The practice has three small movements, all of them visible in that sentence.
First, the considering — Lawrence considered God always as with him. The day was thought of, all the time, as a day God was inside. Not occasionally. Always. This is the part that takes the longest to become natural; for most modern readers it begins as a deliberate act and only becomes habitual after months.
Second, the carefully — the attention is brought back gently rather than dragged back forcefully. Lawrence is explicit elsewhere that the mind will wander hundreds of times a day, and that the wandering is not failure; the only failure is refusing to come back. The practice is the coming back, not the not-wandering.
Third, the often as in my heart — Lawrence had a strong sense that the presence of God was specifically located, in his experience, inwardly. Not somewhere out beyond the kitchen ceiling. Inwardly. The practice is not a craning outward; it is an interior settling.
Once you read those three movements together, the practice begins to take a shape you can recognise. It is the slow, repeated, gentle return of the inward attention to the fact that God is here. (The morning version of this same return — the small first-thing practice of orienting the day toward God before the noise starts — is in our how to start your day with God walk-through.)

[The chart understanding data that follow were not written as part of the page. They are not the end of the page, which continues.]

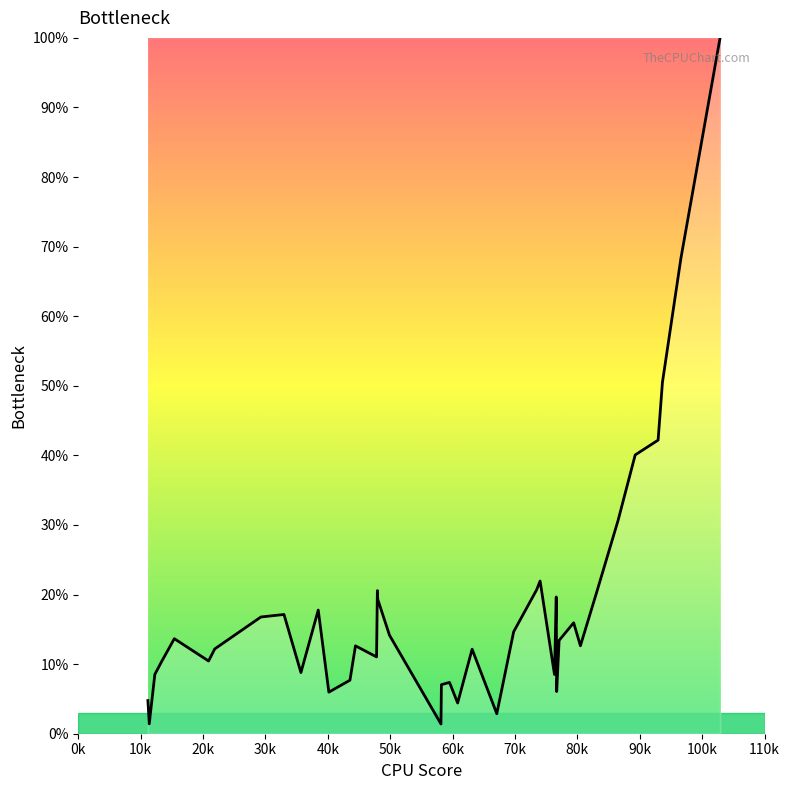

How many distinct data groups are displayed?

1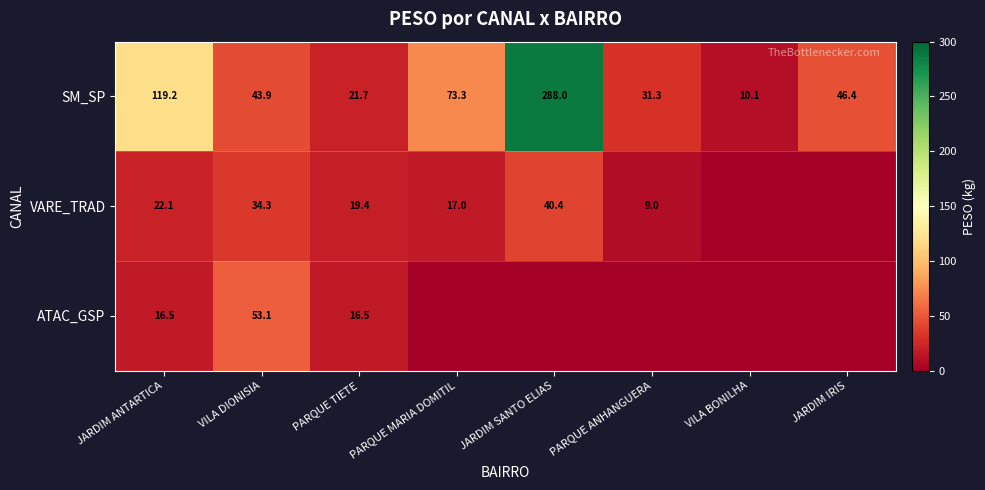

What is the difference between the VARE_TRAD values at PARQUE ANHANGUERA and PARQUE TIETE?

10.4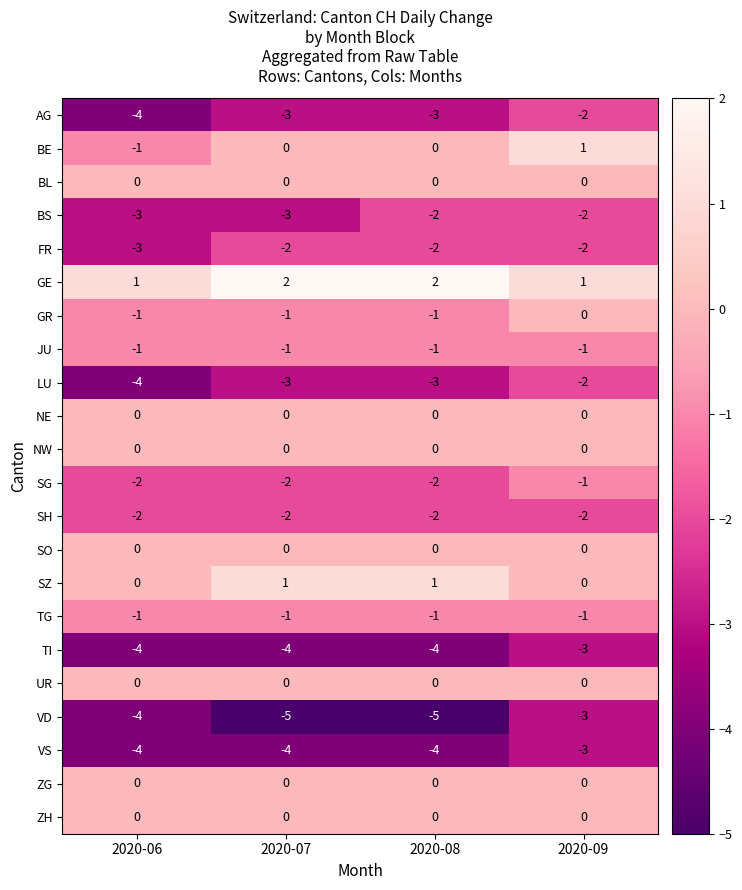

Where is GR nearest to the value 0?

2020-09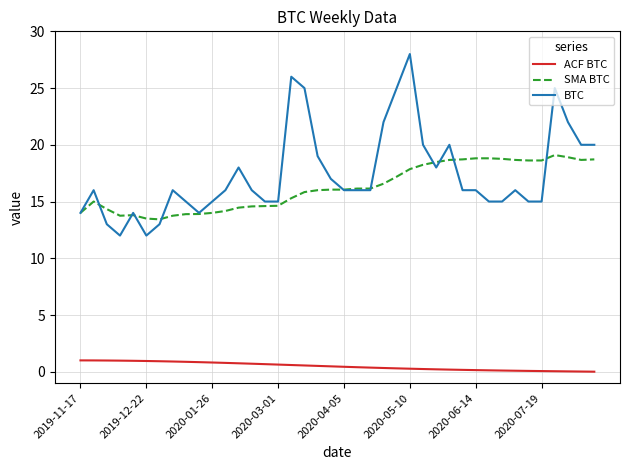

True or false: ACF BTC and BTC cross at least once.

False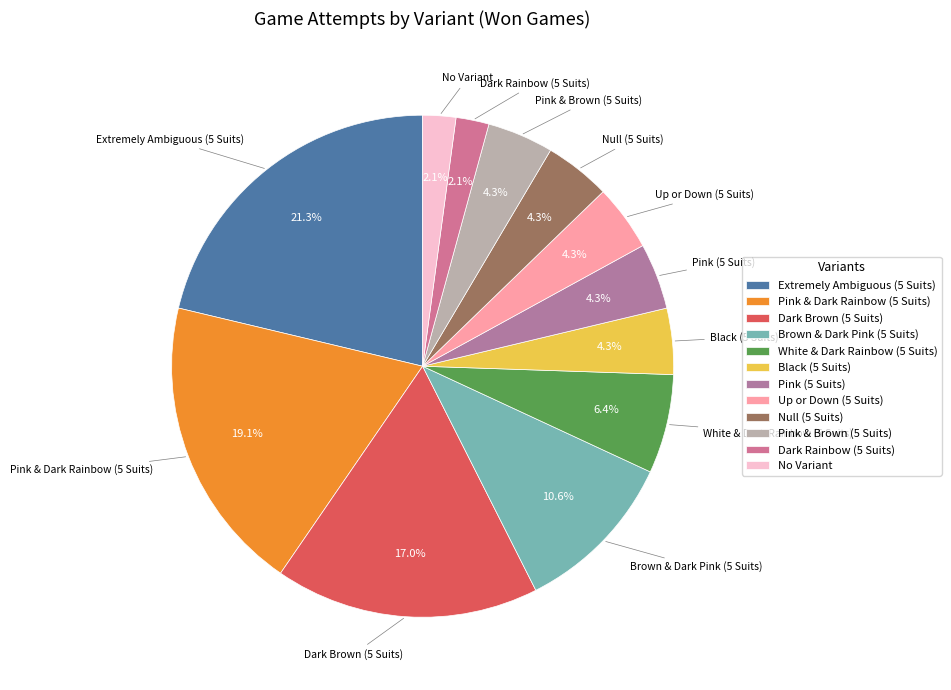

Count the number of slices in the pie.

12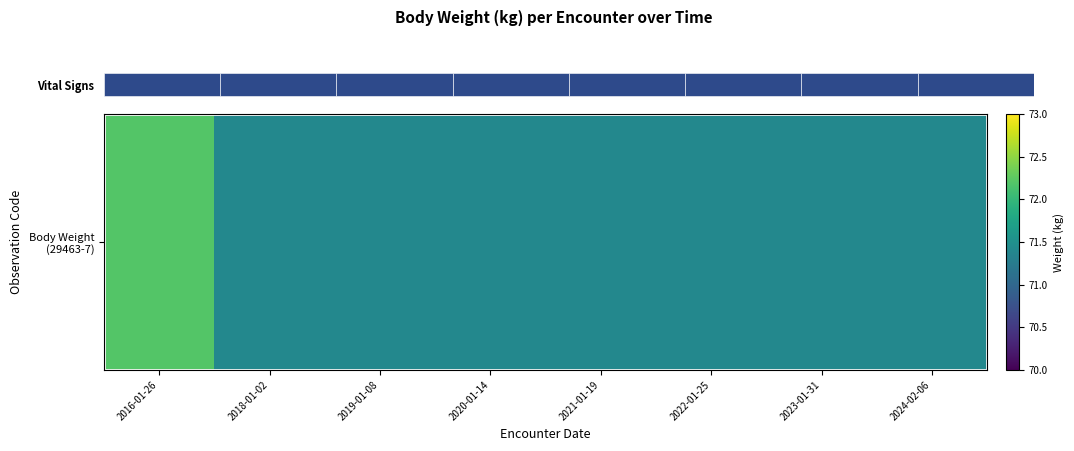

Between 2024-02-06 and 2020-01-14, which is larger?

2024-02-06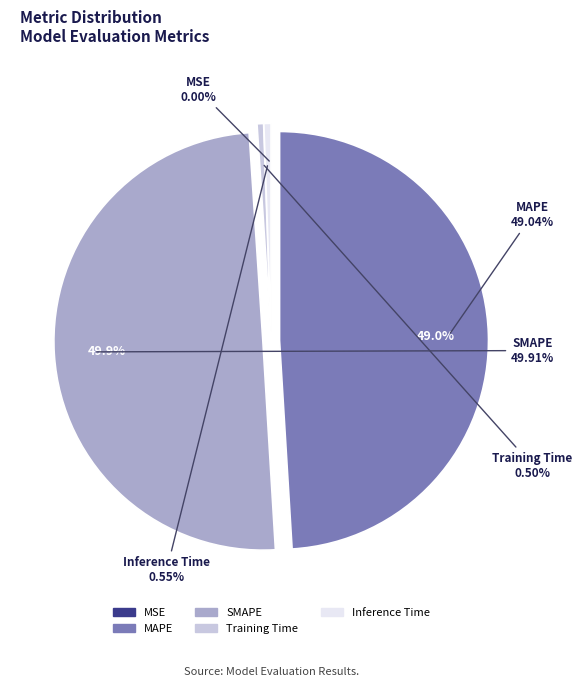

What portion of the pie excludes MSE?

100.0%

Why this is the discipline the others rest on
If you have walked the seven listed disciplines for any length of time, you have probably noticed something the lists rarely admit: the practices, by themselves, do not always produce the soul they promise. You can pray daily and remain anxious. You can read scripture daily and remain unchanged. You can fast and feel only hungry. You can attend communion and walk out unmoved.
The reason, Lawrence would have said gently, is that the discipline underneath the discipline is missing. The seven practices are scaffolding for an interior life that is meant to be continually open to God — and if the interior is not being held open between the practices, the practices themselves cannot do their full work.
This is why his answer to the visitors was not prayer in the sense of a daily slot. It was a continual prayer — the praying without ceasing of 1 Thessalonians 5:17, read literally rather than aspirationally. The morning prayer slot, the evening prayer slot, the small group, the fast, the communion — all of these become the moments at which the continual interior practice is strengthened and renewed. Between them, the practice is the simple, ongoing keeping-of-company with God in the middle of whatever you are doing.
He gave this as advice to one of the visitors, in a passage written almost as a slow instruction:
Gradually become accustomed to worship Him in this way; to beg His grace, to offer Him your heart from time to time; in the midst of your business, even every moment if you can.
— Brother Lawrence, The Practice of the Presence of God
Gradually. Even every moment if you can. The instruction is patient and unhurried. He is not asking the reader to maintain continuous mystical awareness from this Tuesday onward. He is asking for a small offering of the heart, from time to time, in the middle of ordinary tasks — and then, slowly, more often, until the offering becomes the climate rather than the event. (For the prayer-journal version of offering the heart from time to time, the practice is gathered in a daily prayer journal that holds the asks you’re embarrassed to pray — small, honest, continual.)